Washington missed Lafayette, and the younger man’s absence caused him visible pain. He had expected, or at least hoped, that the marquis would return in the spring. That had not happened, nor had he heard from him. Then the new minister, La Luzerne, arrived in his camp early in September, accompanied by his secretary François, marquis de Barbé-Marbois, who brought the letter written by Lafayette in June. The general said that he was “drinking the health of the marquis de Lafayette,” Barbé-Marbois told a friend, “and asked me if I had seen him before my departure. I answered that I had, and added that he spoke of him with the tenderest veneration. I said that the conduct of M. de Lafayette in America had made him generally esteemed, and had caused him to deserve the distinctions and favor granted him by the king.
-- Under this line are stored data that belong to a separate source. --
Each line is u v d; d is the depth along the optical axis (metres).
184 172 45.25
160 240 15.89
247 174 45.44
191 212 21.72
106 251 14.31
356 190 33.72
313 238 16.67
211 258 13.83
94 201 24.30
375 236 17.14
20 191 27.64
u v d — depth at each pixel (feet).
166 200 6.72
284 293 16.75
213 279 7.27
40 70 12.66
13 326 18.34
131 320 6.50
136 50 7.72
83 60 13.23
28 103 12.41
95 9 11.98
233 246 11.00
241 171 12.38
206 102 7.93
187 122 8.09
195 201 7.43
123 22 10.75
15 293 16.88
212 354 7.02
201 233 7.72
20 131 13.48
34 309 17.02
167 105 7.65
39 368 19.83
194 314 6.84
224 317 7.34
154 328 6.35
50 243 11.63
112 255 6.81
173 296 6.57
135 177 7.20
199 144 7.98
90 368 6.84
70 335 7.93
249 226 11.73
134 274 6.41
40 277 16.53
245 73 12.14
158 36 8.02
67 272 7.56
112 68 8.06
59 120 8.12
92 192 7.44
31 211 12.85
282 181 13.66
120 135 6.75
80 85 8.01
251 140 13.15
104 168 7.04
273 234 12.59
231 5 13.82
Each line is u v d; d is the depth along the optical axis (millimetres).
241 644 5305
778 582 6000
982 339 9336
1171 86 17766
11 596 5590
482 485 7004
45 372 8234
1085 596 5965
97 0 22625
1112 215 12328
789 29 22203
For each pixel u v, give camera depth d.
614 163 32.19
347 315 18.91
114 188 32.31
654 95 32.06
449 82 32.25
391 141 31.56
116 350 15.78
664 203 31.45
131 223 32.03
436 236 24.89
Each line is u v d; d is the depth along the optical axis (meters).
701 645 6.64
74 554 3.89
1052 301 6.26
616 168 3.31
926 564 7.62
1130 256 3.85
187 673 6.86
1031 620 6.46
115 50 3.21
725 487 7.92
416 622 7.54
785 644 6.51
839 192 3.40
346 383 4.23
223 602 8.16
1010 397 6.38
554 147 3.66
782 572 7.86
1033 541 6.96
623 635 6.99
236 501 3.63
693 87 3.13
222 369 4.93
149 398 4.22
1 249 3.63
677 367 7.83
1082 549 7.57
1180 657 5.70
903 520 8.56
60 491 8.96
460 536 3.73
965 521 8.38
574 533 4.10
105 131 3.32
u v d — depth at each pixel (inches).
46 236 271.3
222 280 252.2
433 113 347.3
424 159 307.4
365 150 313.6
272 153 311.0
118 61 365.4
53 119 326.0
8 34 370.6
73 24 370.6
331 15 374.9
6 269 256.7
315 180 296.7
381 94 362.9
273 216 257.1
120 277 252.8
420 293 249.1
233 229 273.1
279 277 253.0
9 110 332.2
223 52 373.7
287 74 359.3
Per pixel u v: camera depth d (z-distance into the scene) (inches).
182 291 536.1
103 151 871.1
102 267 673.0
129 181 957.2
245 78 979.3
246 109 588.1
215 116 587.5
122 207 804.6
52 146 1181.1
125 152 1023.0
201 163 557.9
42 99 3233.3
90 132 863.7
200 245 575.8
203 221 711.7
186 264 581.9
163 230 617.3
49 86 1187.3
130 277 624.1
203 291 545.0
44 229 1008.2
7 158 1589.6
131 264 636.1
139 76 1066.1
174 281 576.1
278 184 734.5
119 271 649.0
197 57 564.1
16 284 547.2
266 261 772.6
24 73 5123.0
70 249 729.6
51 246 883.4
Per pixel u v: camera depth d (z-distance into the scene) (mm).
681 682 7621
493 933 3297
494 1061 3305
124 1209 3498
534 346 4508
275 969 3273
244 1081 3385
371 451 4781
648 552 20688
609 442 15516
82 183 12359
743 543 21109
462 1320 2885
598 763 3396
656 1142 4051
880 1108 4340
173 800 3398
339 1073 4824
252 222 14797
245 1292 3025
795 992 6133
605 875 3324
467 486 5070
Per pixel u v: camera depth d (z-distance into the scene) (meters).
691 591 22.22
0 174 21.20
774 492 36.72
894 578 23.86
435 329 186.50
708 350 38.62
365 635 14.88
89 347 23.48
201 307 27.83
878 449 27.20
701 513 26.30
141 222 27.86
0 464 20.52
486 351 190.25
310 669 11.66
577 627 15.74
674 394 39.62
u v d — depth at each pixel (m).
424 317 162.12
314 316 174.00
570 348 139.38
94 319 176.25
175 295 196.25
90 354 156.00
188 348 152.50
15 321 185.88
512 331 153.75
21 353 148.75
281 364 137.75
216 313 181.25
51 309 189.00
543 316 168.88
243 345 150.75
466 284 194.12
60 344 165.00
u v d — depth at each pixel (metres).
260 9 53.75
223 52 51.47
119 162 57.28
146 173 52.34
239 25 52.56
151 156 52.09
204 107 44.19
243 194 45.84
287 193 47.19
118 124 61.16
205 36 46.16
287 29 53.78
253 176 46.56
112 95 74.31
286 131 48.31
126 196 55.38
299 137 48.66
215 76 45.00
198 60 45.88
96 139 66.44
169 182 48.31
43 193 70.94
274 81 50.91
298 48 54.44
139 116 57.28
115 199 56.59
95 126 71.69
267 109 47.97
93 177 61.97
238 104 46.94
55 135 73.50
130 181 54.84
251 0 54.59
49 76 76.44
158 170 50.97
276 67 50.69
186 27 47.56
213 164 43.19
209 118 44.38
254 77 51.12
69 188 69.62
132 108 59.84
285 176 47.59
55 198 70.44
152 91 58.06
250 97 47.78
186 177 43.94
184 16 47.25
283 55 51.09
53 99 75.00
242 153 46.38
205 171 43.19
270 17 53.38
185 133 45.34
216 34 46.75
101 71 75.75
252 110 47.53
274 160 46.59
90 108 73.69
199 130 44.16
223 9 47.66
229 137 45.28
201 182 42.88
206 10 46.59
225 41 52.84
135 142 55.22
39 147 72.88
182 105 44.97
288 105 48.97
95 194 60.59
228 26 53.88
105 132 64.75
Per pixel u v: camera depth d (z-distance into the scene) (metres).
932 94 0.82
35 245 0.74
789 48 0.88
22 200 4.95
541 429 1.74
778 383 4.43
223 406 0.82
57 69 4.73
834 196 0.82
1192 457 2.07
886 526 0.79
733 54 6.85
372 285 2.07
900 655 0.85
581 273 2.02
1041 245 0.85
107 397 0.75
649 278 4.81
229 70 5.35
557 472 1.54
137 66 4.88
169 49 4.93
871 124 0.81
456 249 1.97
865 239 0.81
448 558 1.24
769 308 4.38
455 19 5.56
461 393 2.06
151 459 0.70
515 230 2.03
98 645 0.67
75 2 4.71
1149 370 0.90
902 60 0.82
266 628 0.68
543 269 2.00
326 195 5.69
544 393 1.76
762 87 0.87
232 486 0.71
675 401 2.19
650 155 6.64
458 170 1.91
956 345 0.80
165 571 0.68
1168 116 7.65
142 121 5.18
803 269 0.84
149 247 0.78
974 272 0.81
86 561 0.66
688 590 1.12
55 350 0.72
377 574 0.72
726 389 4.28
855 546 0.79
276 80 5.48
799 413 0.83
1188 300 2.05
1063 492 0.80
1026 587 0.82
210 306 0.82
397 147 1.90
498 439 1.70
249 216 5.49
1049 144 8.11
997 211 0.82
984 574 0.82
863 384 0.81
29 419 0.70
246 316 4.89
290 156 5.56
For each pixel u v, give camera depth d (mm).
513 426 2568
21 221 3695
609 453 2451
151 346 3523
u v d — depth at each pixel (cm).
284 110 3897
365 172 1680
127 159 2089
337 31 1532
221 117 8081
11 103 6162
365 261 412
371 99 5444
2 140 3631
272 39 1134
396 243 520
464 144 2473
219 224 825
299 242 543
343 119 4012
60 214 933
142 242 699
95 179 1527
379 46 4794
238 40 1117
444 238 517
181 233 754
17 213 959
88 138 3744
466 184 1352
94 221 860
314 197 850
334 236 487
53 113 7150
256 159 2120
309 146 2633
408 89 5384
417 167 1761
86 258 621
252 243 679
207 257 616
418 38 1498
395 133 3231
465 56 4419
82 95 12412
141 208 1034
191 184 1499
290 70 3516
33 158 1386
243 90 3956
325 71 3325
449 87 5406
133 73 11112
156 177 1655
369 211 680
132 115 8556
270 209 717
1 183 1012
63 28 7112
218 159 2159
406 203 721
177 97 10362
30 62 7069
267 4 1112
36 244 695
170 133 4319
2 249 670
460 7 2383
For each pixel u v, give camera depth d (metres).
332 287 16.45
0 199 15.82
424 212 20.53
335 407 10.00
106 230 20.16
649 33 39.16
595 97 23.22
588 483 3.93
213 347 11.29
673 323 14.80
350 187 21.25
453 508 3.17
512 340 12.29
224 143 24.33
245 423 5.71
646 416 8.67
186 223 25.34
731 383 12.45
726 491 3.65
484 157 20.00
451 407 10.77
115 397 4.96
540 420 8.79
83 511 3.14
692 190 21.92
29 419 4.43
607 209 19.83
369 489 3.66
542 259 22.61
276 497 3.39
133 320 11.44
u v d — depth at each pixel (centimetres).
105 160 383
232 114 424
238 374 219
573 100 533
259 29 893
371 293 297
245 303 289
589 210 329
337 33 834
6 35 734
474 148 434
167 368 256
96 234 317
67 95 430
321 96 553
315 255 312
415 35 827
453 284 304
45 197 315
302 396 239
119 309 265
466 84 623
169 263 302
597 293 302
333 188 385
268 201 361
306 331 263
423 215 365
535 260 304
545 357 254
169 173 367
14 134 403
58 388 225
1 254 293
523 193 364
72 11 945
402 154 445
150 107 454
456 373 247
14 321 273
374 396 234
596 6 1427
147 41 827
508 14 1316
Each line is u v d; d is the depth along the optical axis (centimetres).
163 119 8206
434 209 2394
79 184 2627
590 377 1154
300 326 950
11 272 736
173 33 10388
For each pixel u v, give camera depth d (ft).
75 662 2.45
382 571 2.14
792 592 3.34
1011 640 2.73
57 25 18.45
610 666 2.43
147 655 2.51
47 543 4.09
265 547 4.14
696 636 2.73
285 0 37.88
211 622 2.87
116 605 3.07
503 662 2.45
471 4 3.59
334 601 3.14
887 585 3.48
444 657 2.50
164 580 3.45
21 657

Washington blushed like a fond father whose child is being praised. Tears fell from his eyes, he clasped my hand, and could hardly utter the words: ‘I do not know a nobler, finer soul, and I love him as my own son.’”36
Washington answered Lafayette with one of the longest letters he ever wrote. The young man’s words, he said, filled him “with equal pleasure and surprize. The latter at hearing that you had not receive
d one of the many letters I had written to you, since you left the American shore.” He poured out his blessing in an enormous paragraph. “It gave me infinite pleasure to hear from yourself of the favourable reception you met with from your Sovereign, & of the joy which your safe arrival in France had diffused among your friends,” he began. “I had no doubt that this wou’d be the case. To hear it from yourself adds pleasure to the acct.” He congratulated him on his new position in de Vaux’s army, “which I shall accompy. with an assurance that none do it with more warmth of affection, or sincere joy than myself. Your forward zeal in the cause of liberty—your singular attachment to this infant world—your ardent & persevering efforts not only in America but since your return to France to serve the United States—your polite attention to Americans—and your strict & uniform friendship for me, has ripened the first impressions of esteem & attachment which I imbibed for you into perfect love & gratitude that neither time nor absence can impair.”
Washington hoped to see Lafayette again soon, as a general leading either French or American troops. But if circumstances postponed their reunion until after the war, he would welcome him “in all the warmth of friendship to Columbia’s shore; & in the latter case, to my rural cottage, where homely fare & a cordial reception shall be substituted for delicacies & costly living.” He extended the invitation to include “the Marchioness” (Adrienne). “My inclination & endeavours to do this cannot be doubted when I assure you that I love every body that is dear to you—consequently participate in the pleasure you feel in the prospt. of again becoming a parent & do most sincerely congratulate you and your lady on this fresh pledge she is about to give you of her love.” And that was just the first paragraph!